Для Сомса Флёр была загадкой. Его почти обманывала её беспечная весёлость. Почти — так как он всё-таки замечал, что глаза её часто глядят неподвижно в пространство и что поздно ночью из окна её спальни падает на траву отсвет лампы. О чём размышляла она в предрассветные часы, когда ей следовало спать? Он не смел спросить, что у неё на уме; а после того короткого разговора в бильярдной она ничего ему не говорила.

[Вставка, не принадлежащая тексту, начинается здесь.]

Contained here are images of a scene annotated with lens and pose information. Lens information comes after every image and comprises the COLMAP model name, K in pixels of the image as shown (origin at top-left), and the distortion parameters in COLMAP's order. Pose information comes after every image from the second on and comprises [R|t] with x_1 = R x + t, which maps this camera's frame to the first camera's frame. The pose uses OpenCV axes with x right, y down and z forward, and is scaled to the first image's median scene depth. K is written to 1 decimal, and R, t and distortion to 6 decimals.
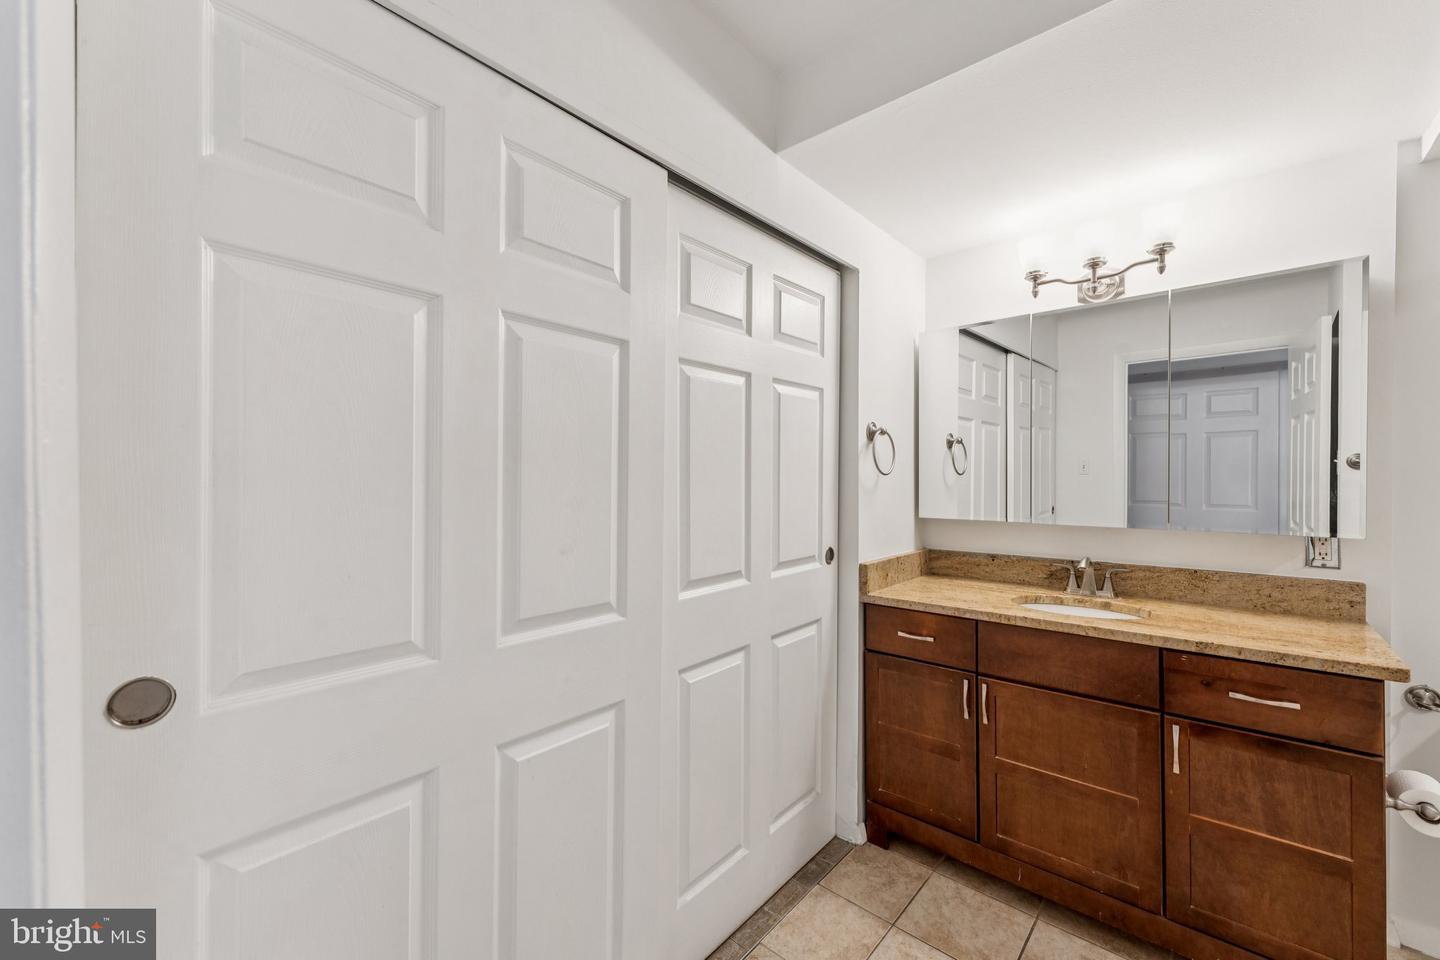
lens RADIAL K [[575.3, 0, 725.7], [0, 575.3, 483.7], [0, 0, 1]] dist [0.002427, 0.000208]
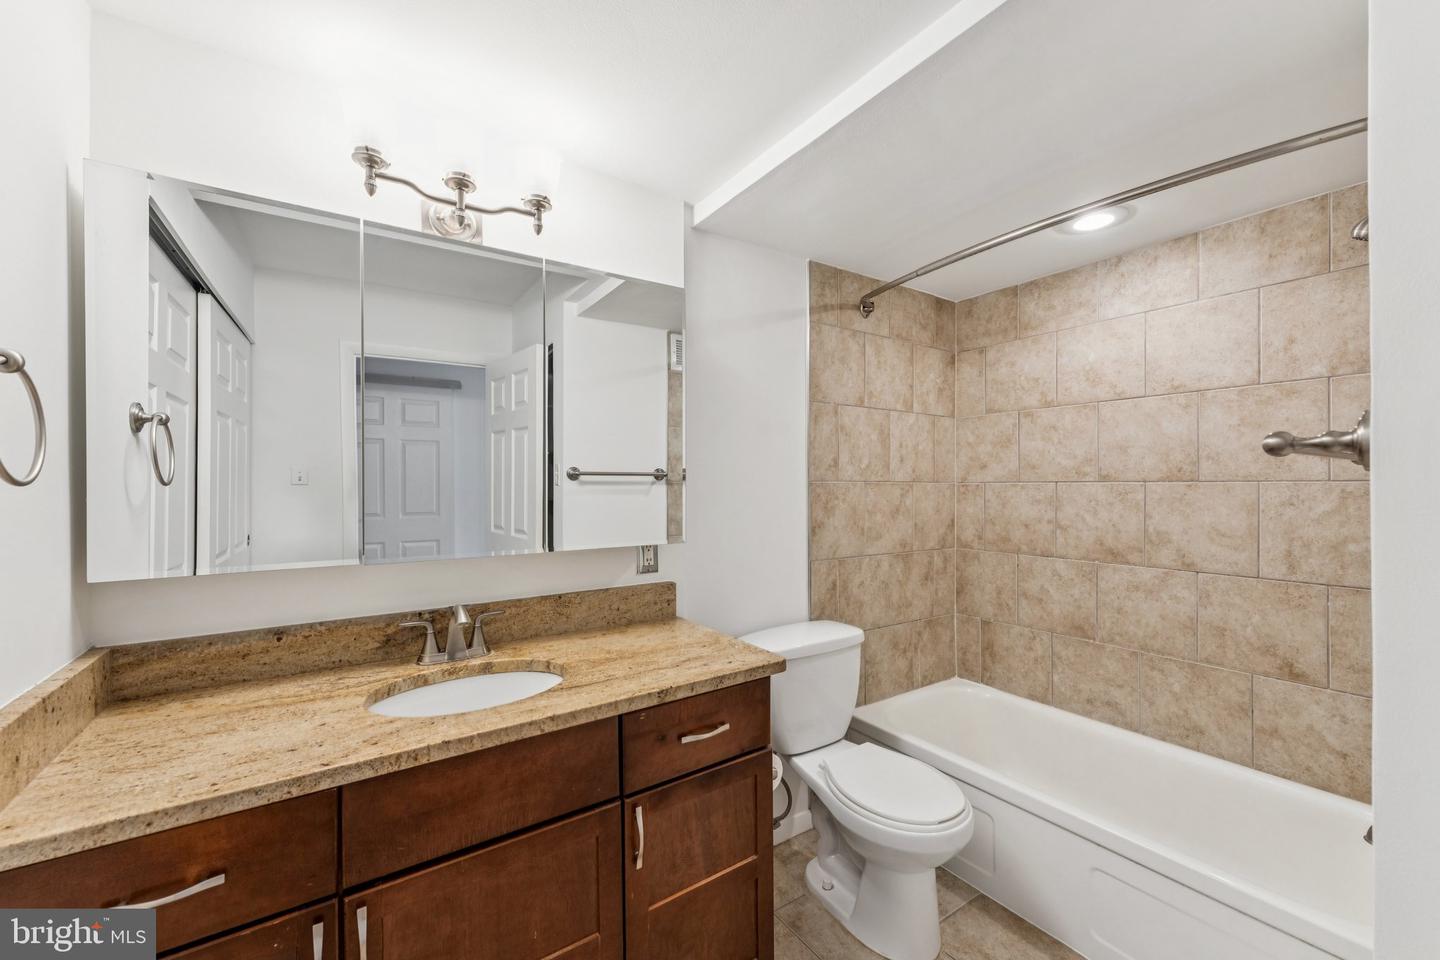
lens RADIAL K [[575.3, 0, 725.7], [0, 575.3, 483.7], [0, 0, 1]] dist [0.002427, 0.000208]
pose [[0.253104, 0.001342, 0.967438, 0.047630], [0.013858, 0.999891, -0.005012, -0.009246], [-0.967340, 0.014676, 0.253058, 0.552105]]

В эту-то пору замалчивания и случилось, что Уинифрид пригласила их к себе на завтрак, предлагая после завтрака пойти на «презабавную маленькую комедию — «Оперу нищих», и попросила их прихватить с собою кого-нибудь четвёртого. Сомс, державшийся в отношении театров вполне определённого правила — не смотреть ничего, принял приглашение, так как Флёр держалась обратного правила — смотреть все. Они поехали в город на автомобиле, взяв с собою Майкла Монта, который был на седьмом небе от счастья, так что Уинифрид нашла его «очень забавным». «Опера нищих» привела Сомса в недоумение. Персонажи все очень неприятные, вещь в целом крайне цинична. Уинифрид была «заинтригована»… костюмами. И музыка тоже пришлась ей по вкусу. Накануне она слишком рано пришла в «Оперу» посмотреть балет и застала на сцене певцов, которые битый час бледнели и багровели от страха, как бы по непростительной небрежности не изобразить мелодию. Майкл Монт был в восторге от всей постановки. И все трое гадали, что о ней думала Флёр. Но Флёр о ней не думала. Её навязчивая идея стояла у рампы и пела дуэт с Полли Пичем, кривлялась с Филчем, танцевала с Дженни Дайвер, становилась в позы с Люси Локит, целовалась, напевала, обнималась с Мэкхитом. Губы Флёр улыбались, руки аплодировали, но старинный комический шедевр затронул её не больше, чем если бы он был сентиментально слезлив, как современное «Обозрение». Когда они снова уселись в машину и поехали домой, ей было больно, что рядом с ней не сидит вместо Майкла Монта Джон. Когда на крутом повороте плечо молодого человека, словно случайно, коснулось её плеча, она подумала только: «Если б это было плечо Джона!» Когда его весёлый голос, приглушённый её близостью, болтал что-то, пробиваясь сквозь шум мотора, она улыбалась и отвечала, думая про себя: «Если б это был голос Джона!» И раз, когда он сказал: «Флёр, вы прямо ангел небесный в этом платье!», она ответила: «Правда? Оно вам нравится?» — а сама подумала: «Если б Джон видел меня в этом платье!»